Algorithmic pattern used

BFS with level separation. Use a queue. Initialize with the root. For each level: record the current queue size levelSize. Process exactly levelSize nodes, collecting their values into a list, and enqueue all their children. Append the level's list to the result. Repeat until the queue is empty.

Example explanation

Tree: root=1, children=[3,2,4]. Node 3's children=[5,6].

  • Level 0: [1]. Queue after: [3,2,4].
  • Level 1: [3,2,4]. Queue after: [5,6].
  • Level 2: [5,6]. Result: [[1],[3,2,4],[5,6]].

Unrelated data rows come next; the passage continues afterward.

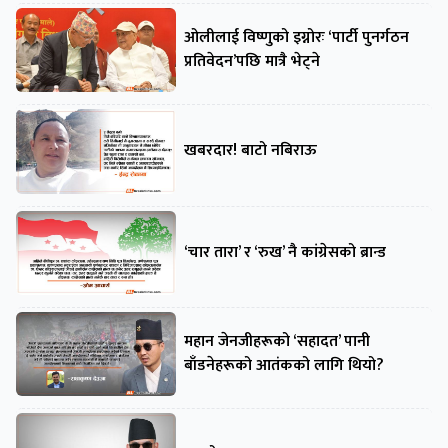
ओलीलाई विष्णुको इग्नोरः ‘पार्टी पुनर्गठन
प्रतिवेदन’पछि मात्रै भेट्ने
खबरदार! बाटो नबिराऊ
‘चार तारा’ र ‘रुख’ नै कांग्रेसको ब्रान्ड
महान जेनजीहरूको ‘सहादत’ पानी
बाँडनेहरूको आतंकको लागि थियो?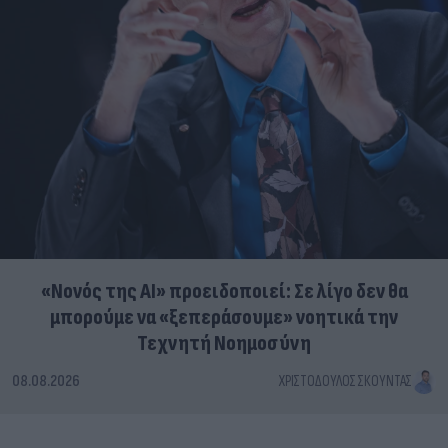
«Νονός της AI» προειδοποιεί: Σε λίγο δεν θα
μπορούμε να «ξεπεράσουμε» νοητικά την
Τεχνητή Νοημοσύνη
08.08.2026
ΧΡΙΣΤΌΔΟΥΛΟΣ ΣΚΟΎΝΤΑΣ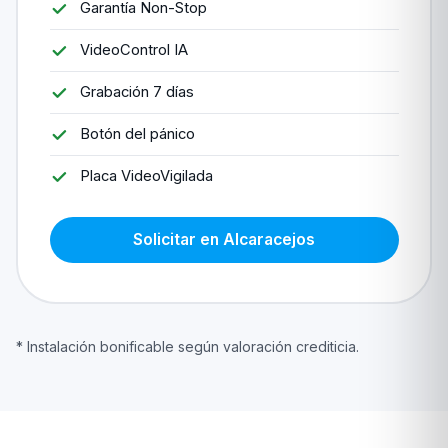
Garantía Non-Stop
VideoControl IA
Grabación 7 días
Botón del pánico
Placa VideoVigilada
Solicitar en Alcaracejos
* Instalación bonificable según valoración crediticia.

Common mistakes candidates make

  • Not recording levelSize before processing the level (queue grows as children are added).
  • Confusing N-ary tree's children list with binary tree's left/right.
  • Using DFS instead of BFS (DFS gives correct values but wrong level grouping without extra tracking).
  • Empty tree edge case — return [] not [[]].

Interview preparation tip

Level order traversal is fundamental to BFS mastery. The key technique: record the queue size at the start of each level loop to know exactly how many nodes belong to the current depth. This technique works identically for binary trees, N-ary trees, and graphs. Practice implementing it until you can write it fluently from memory — it's a prerequisite for dozens of harder BFS tree/graph problems at Microsoft, Amazon, and Google.